Objective: To explore the genetic variants of exon 5 of peroxisome proliferator activated receptors alpha (PPARα) genes in diabetic patients with and without dyslipidemia and healthy controls to define its genetic contribution to development of diabetic dyslipidemia and its relationship with serum lipid profile. Material and Methods: This was a cross-sectional study conducted in MDL of Army medical college from Jan 2021 to Jan 2022. A total of 90 participants were categorized into 3 groups having 30 members each. Group I, diabetic patients having dyslipidemia, group II. diabetic patients without dyslipidemia and group III of healthy controls. DNA template obtained from blood was amplified by PCR. After purification and sequencing PCR, sequencing was performed and analysis done by BIOEDIT software. Demographic along with clinical data was also collected and analyzed by SPSS version 22. Results: No significant mutation was found in the concerned exon of PPARα gene during the study in all three groups. Mean HDL-c (high density lipoprotein) was found to be significantly lower than that of controls.

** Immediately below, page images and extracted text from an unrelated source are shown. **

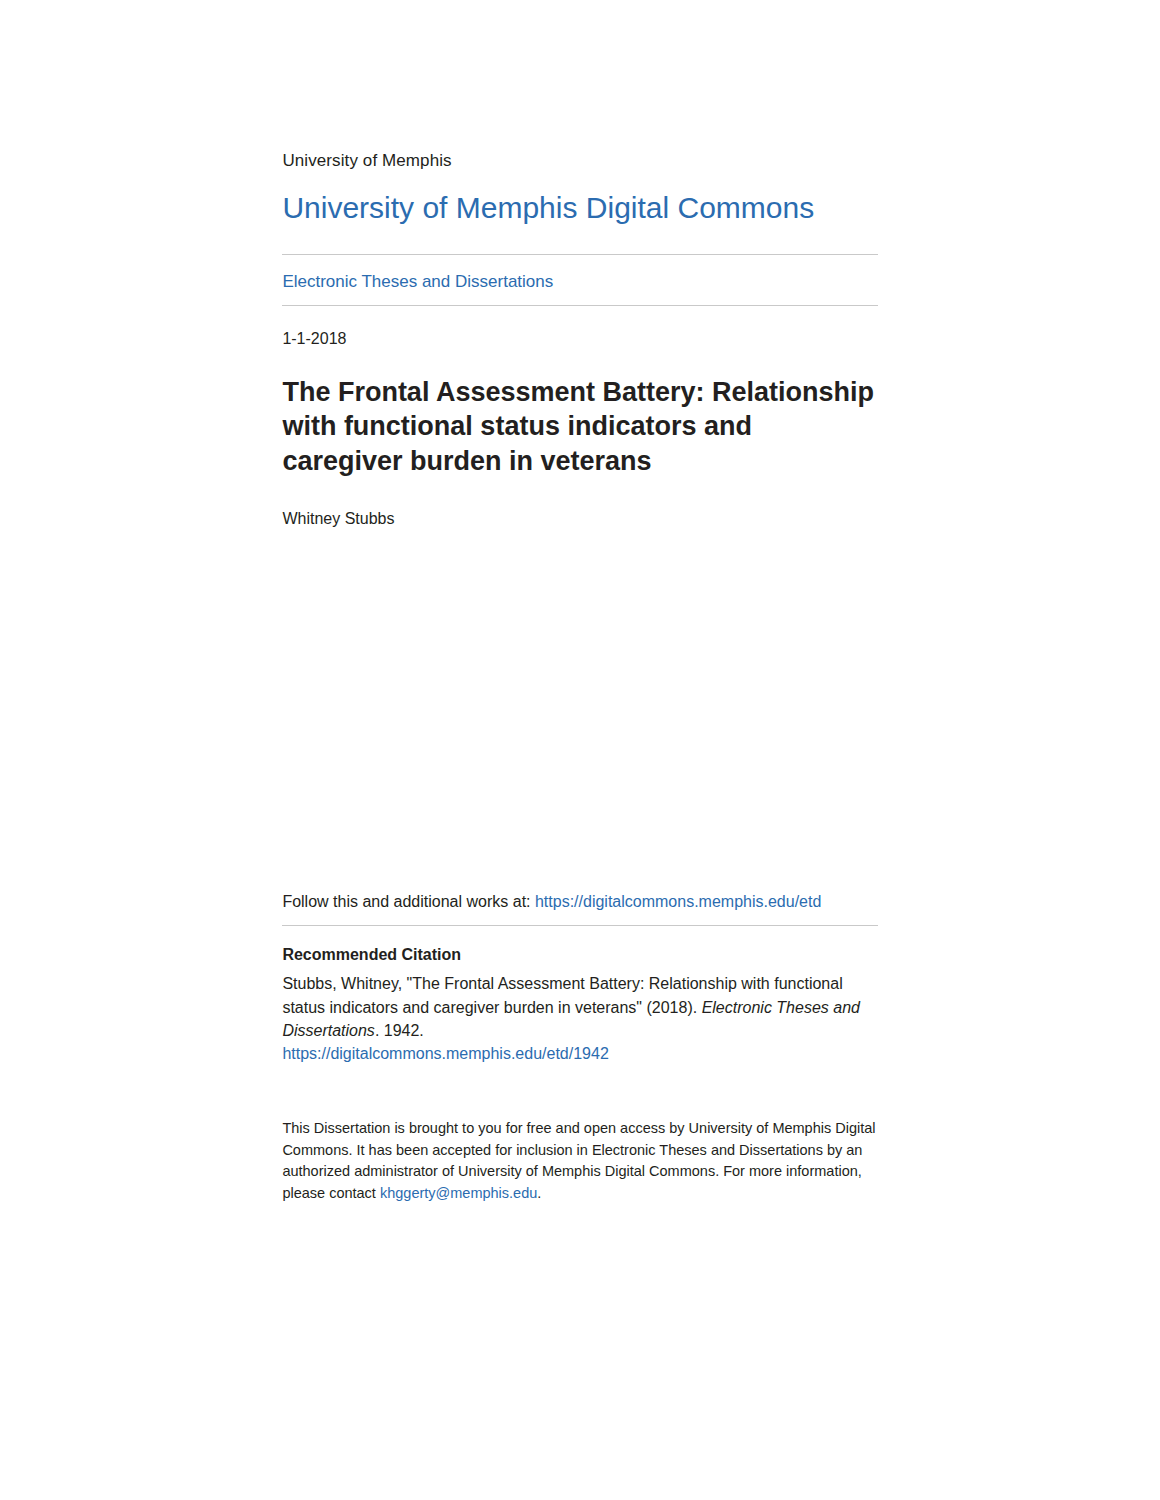University of Memphis
University of Memphis Digital Commons
Electronic Theses and Dissertations
1-1-2018
The Frontal Assessment Battery: Relationship with functional status indicators and caregiver burden in veterans
Whitney Stubbs
Follow this and additional works at: https://digitalcommons.memphis.edu/etd
Recommended Citation
Stubbs, Whitney, "The Frontal Assessment Battery: Relationship with functional status indicators and caregiver burden in veterans" (2018). Electronic Theses and Dissertations. 1942.
https://digitalcommons.memphis.edu/etd/1942
This Dissertation is brought to you for free and open access by University of Memphis Digital Commons. It has been accepted for inclusion in Electronic Theses and Dissertations by an authorized administrator of University of Memphis Digital Commons. For more information, please contact khggerty@memphis.edu.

Mean total cholesterol, triglyceride (TG) and serum LDL-c values of group 1 & 2 were found significantly elevated than that of controls. Conclusion: Absence of any variant of this exon in our study suggests the involvement of other exons of PPARα gene to be the causative factors for the development of disorders in metabolic pathways. The levels of total cholesterol, TG, LDL-c and HDL-C are perturbed significantly among diabetic dyslipidemic patients as compared to diabetic non-dyslipidemic patients and normal healthy controls.